Text block>
This month’s challenge was a recipe incorporating some kind of homemade nut butter. Luckily, yours truly works for a company that sells almonds and pistachios and boasts a room entirely filled with samples just there for the taking. We call this the “nut room” and visit it with glee. Anyway, thanks to that nut room and our generally well-stocked combined kitchens, I’m proud to say we prepared this recipe without making any special trips to the grocery store. An impressive accomplishment all on its own.

So we went with almond butter, because the curried tomato almond sauce looked too scrumptious to pass up. Here we have some raw almonds in our cuisinart, waiting to be blended into butter.

We gave it a whirl. Look at it whirling… Oooh…

Added some oil, for consistency.

And we whirled it some more, until our blending skills produced some almond butter at this perfect consistency. We opted for something a little grainier. It could have been smoother, but we were very hungry and impatient. Story of our lives.

As mentioned above, we decided to make the Chicken with Curried Tomato Almond Sauce because we’re just nutty for anything that used Indian spices. But, somewhat paradoxically, we do not actually have any garam masala on hand. Epic fail. Instead we enlisted the help of the interweb and hunted down an easy make-it-yourself garam masala recipe. Here it is from allrecipes.com:

Easy Garam Masala

1 tablespoon ground cumin – CHECK
1 1/2 teaspoons ground coriander – CHECK
1 1/2 teaspoons ground cardamom – NOPE
1 1/2 teaspoons ground pepper – CHECK
1 teaspoon ground cinnamon – CHECK
1/2 teaspoon ground cloves – NUH UH
1/2 teaspoon ground nutmeg – CHECK

As you can see, we were missing a few ingredients, but like the easy going modern ladies that we are, we said oh well and moved on. We also made a mental note to purchase our very own garam masala for future needs.

Material provided>
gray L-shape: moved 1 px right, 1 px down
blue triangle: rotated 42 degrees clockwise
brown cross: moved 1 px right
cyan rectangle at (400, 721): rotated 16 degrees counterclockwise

To-do list>
(A) List the garam masala spices marked CHECK in the almond butter post.
(B) In the almond butter post, which website supplied the easy garam masala recipe?
(C) Carry on writing the almond butter post, beginning right after its final sentence.

Answers to the problems>
(A) Ground cumin, ground coriander, ground pepper, ground cinnamon, ground nutmeg

(B) Allrecipes.com

(C)
This is our garam masala plus some pepper, some extra cinnamon, and some shredded candied ginger. We used the candied ginger because we didn’t have the ground ginger that this recipe called for, but we figured a little sugary ginger is always better than none at all.

There may be nothing more delicious that this mass of buttery, indian spiced onions.

So good. Honestly, we probably would have just eaten this delicious mess of onions on some rice…

After mixing the tomato sauce into our onion mixture, we added the almond butter.

Then some milk.

And whisked until it looked like this.

The chicken was prepared and awaiting its introduction to the mixture…

But first, some veg. The recipe called for frozen peas, which we had, but we also had these fresh cut veggies leftover from a sushi making adventure the night before. And since the frozen peas were upstairs and these fresh veggies were already right there front and center in the fridge…

We mixed in the chicken and voila!

We then enjoyed our delicious creation on our laps, aprons still on, kitchen towels still draped across our shoulders. It was divine.